BeeswaxIO / beeswax-api

Beeswax API for custom bidders
Apache License 2.0
47 stars 68 forks source link

Beeswax batch Logs for wins, bids, and auctions do not reflect currently shipped logs. #31

Closed jfratzke closed 6 years ago

jfratzke commented 6 years ago

The field "matched_user_groups" was tacked onto each of these respective log models a few weeks ago with no PR or notification to downstream customers. Please ensure that a PR is created and that master accurately reflects the shipped model as we have no way of validating the incoming data and applying types due CSV format the logs are shipped in.

pswaminathan commented 6 years ago

Apologies!

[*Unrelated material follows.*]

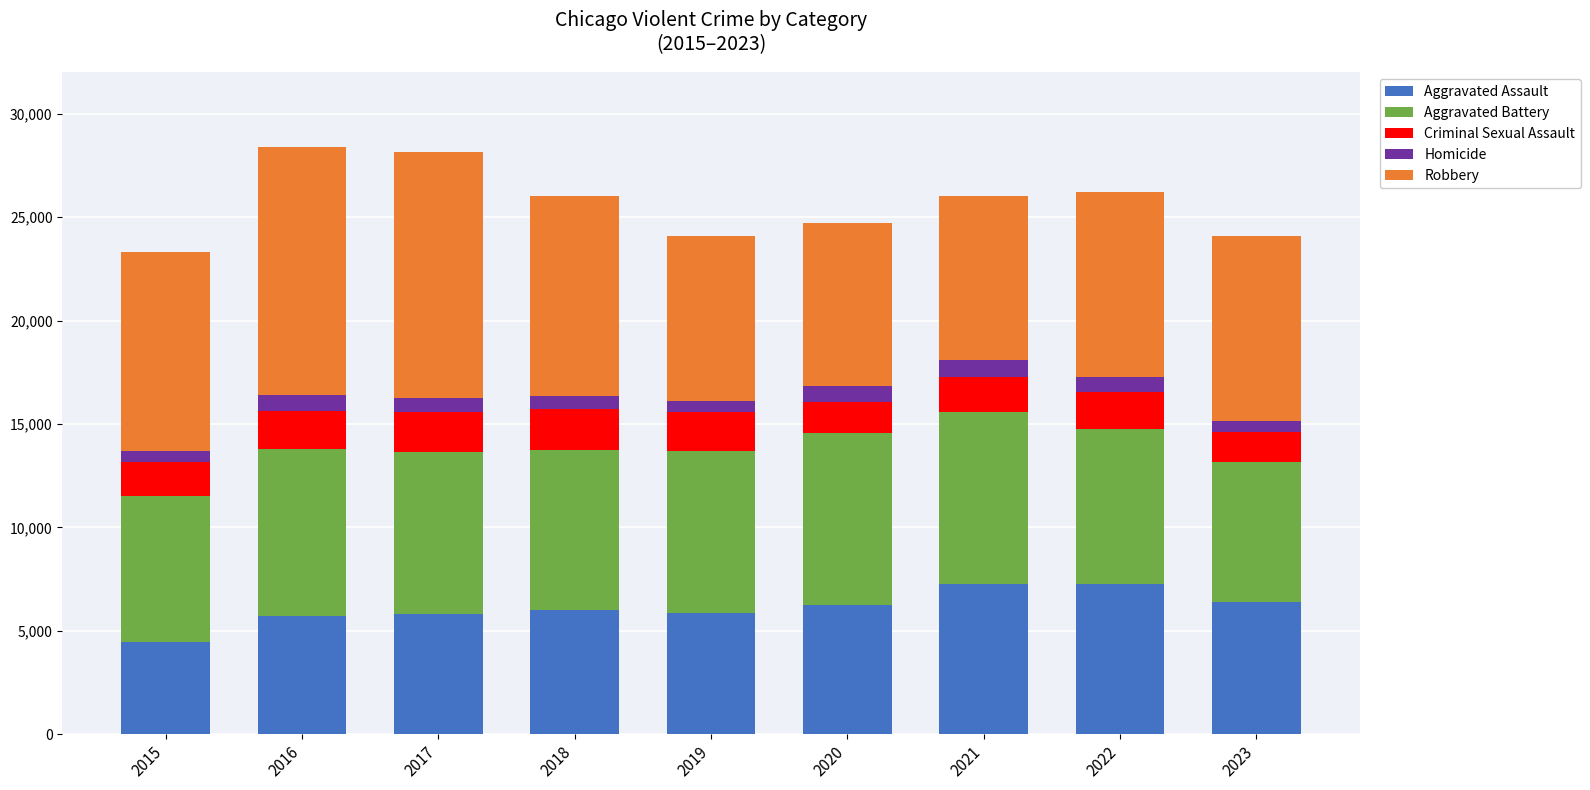

What is the lowest value of the Aggravated Assault series?

4480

I'm sending a PR with updated headers shortly.

Note as well that for data type information, we keep a public spreadsheet of header definitions and data types here. This should help you identify the data types.

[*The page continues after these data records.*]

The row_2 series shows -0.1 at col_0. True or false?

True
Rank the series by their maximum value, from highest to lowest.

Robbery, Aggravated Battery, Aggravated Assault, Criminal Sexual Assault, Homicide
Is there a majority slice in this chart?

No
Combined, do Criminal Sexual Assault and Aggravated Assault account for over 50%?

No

Additionally, our policy for log files has been that adding a new column is not considered a breaking change. You should configure your ingest processes to discard extra columns.

jfratzke commented 6 years ago

@pswaminathan, It's only a breaking change due to the lack of proper escaping of columns in the CSVs provided. Here's an example row we received that caused the pipeline to break:

,,,,auction1,2018-03-15 18:59:47.513,IAB5,,,,www.spanishdict.com,WEB,6090785,CAN,124933,CAN/BC,V7L,,PUBMATIC,,someip2,someip1,pm/800422,,Chrome,64,,,,,,,,-1,Chrome - Windows,NA,PC,true,Windows,7,,,pm/156687,,6899,beeswaxid1,,,,,,false,BANNER,49.3484993,-123.098,,,,,300,250,,,,,,IP,1521154787513276,"http://www.spanishdict.com/translate/""por supuesto, de nada""",,,"EXPANDABLE_AUTOMATIC,AUDIO_USER_INITIATED,ANNOYING,AUDIO_AUTO_PLAY,VIDEO_IN_BANNER_USER_INITIATED,VIDEO_IN_BANNER_AUTO_PLAY,WINDOWS_DIALOG_OR_ALERT_STYLE,PROVOCATIVE_OR_SUGGESTIVE,POP_UP,AD_CAN_EXPAND_LEFT,AD_CAN_EXPAND_RIGHT,AD_CAN_EXPAND_UP,ADCAN",B9A45442-5841-40D0-866E-CA2FBCEB8160,,"Mozilla/5.0 (Windows NT 6.1) AppleWebKit/537.36 (KHTML, like Gecko) Chrome/64.0.3282.186 Safari/537.36",0,USD,,,,,BEESWAX,,pm/155959,AUTH_DIRECT,

If you look at the URL, there are extra quotes that aren't escape properly. This row is therefore malformed. We can alleviate this by setting DROPMALFORMED to true, however when additional columns are added, all rows are then qualified as malformed.